Barack Obama made it official today: He has decided to forego federal matching funds for the general election, thereby allowing his campaign to raise and spend as much as possible.

By so doing, the presumptive Democratic presidential nominee becomes the first candidate to reject public funds for the general election. The current system was created in 1976 in reaction to the Watergate scandal.

In a video e-mail sent to supporters, Obama said he was opting out of public financing because the system "is broken, and we face opponents who've become masters at gaming this broken system."

The public financing system gives each major-party candidate $84 million to spend between the nominating conventions and the election on Nov. 4. By accepting the money, a candidate agrees not to raise or spend any additional funds.
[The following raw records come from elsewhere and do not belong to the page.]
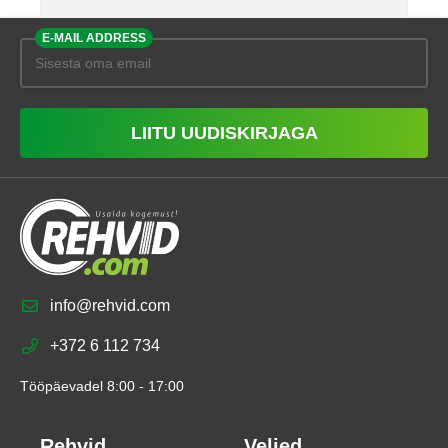
E-MAIL ADDRESS
LIITU UUDISKIRJAGA
info@rehvid.com
+372 6 112 734
Tööpäevadel 8:00 - 17:00
Rehvid
Veljed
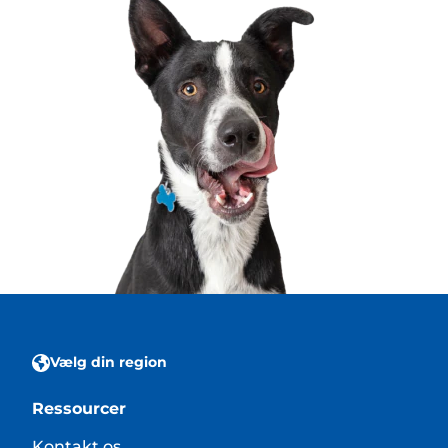
Vælg din region
Ressourcer
Kontakt os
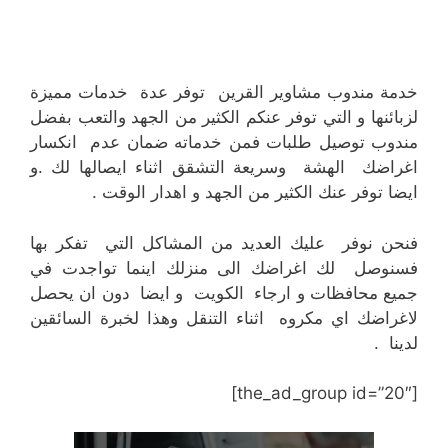
خدمة مندوب مشاوير القرين توفر عدة خدمات مميزة
لزبائنها و التي توفر عنكم الكثير من الجهد والتعب بفضل
مندوب توصيل طلبات فمن خدماته ضمان عدم انكسار
اغراضك الهشة وسريعة التشقق اثناء ايصالها لك .و
ايضا توفر عنك الكثير من الجهد و اهدار الوقت .
فنحن نوفر عليك العديد من المشاكل التي تفكر بها
فسنوصل لك اغراضك الى منزلك اينما تواجدت في
جميع محافظات و ارجاء الكويت و ايضا دون ان يحصل
لاغراضك اي مكروه اثناء التنقل وهذا لخبرة السائقين
لدينا .
[the_ad_group id=”20″]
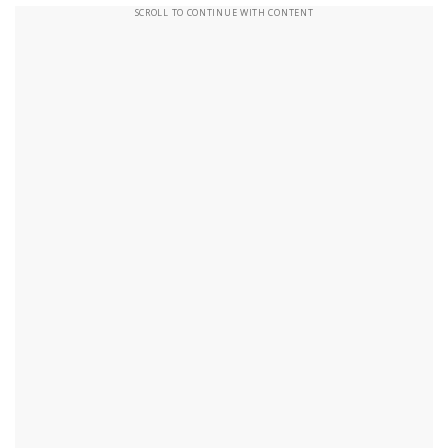
SCROLL TO CONTINUE WITH CONTENT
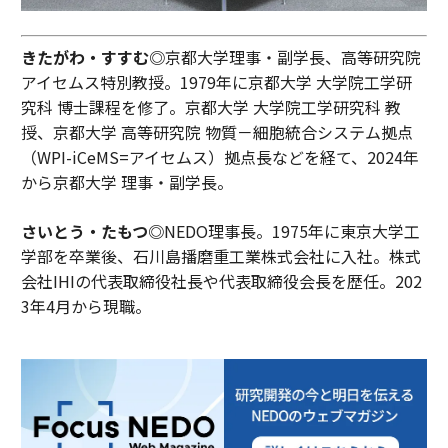
きたがわ・すすむ◎
京都大学理事・副学長、高等研究院
アイセムス特別教授。1979年に京都大学 大学院工学研
究科 博士課程を修了。京都大学 大学院工学研究科 教
授、京都大学 高等研究院 物質－細胞統合システム拠点
（WPI-iCeMS=アイセムス）拠点長などを経て、2024年
から京都大学 理事・副学長。
さいとう・たもつ◎
NEDO理事長。1975年に東京大学工
学部を卒業後、石川島播磨重工業株式会社に入社。株式
会社IHIの代表取締役社長や代表取締役会長を歴任。202
3年4月から現職。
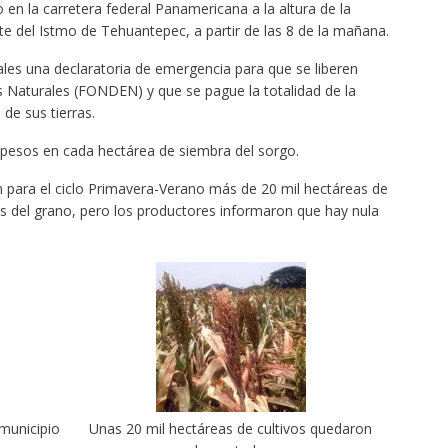
en la carretera federal Panamericana a la altura de la
e del Istmo de Tehuantepec, a partir de las 8 de la mañana.
ales una declaratoria de emergencia para que se liberen
 Naturales (FONDEN) y que se pague la totalidad de la
de sus tierras.
l pesos en cada hectárea de siembra del sorgo.
para el ciclo Primavera-Verano más de 20 mil hectáreas de
s del grano, pero los productores informaron que hay nula
 municipio
Unas 20 mil hectáreas de cultivos quedaron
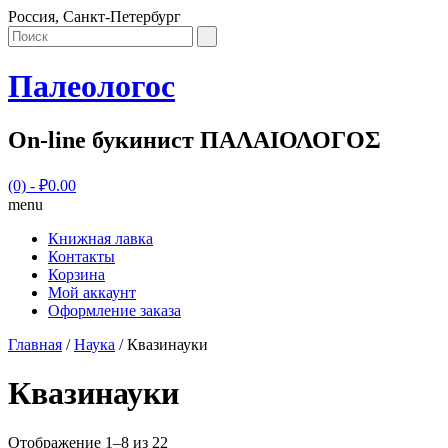
Россия, Санкт-Петербург
Палеологос
On-line букинист ΠΑΛΑΙΟΛΟΓΟΣ
(0)
- ₽0.00
menu
Книжная лавка
Контакты
Корзина
Мой аккаунт
Оформление заказа
Главная
/
Наука
/ Квазинауки
Квазинауки
Отображение 1–8 из 22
The limits do not apply to independent committees and groups, which are free to spend as much as they want. That's the part Obama referred to as broken.

Thus far, the Illinois senator has raised over $265 million during the primary season. His decision today allows him to ask each of his donors for additional contributions, up to $2,300 per person.

Obama and his prospective Republican opponent, John McCain, have sparred over public financing in the past, with McCain pointing out that Obama pledged last year – before anyone knew how successful the Democrat would be raising money – to accept public funds for the general election.

McCain has promised to take the public funds himself, but only if the Democratic nominee goes along.

"Now, obviously, he's backing off that commitment," McCain said in an interview this past Friday, anticipating Obama's move. "It's not the first issue that he's backing off on. . .I still lean toward accepting public financing. But we won't make a final decision until we see what he does."

Today, a campaign spokeswoman added: "Barack Obama has revealed himself to be just another typical politician who will do and say whatever is most expedient for Barack Obama."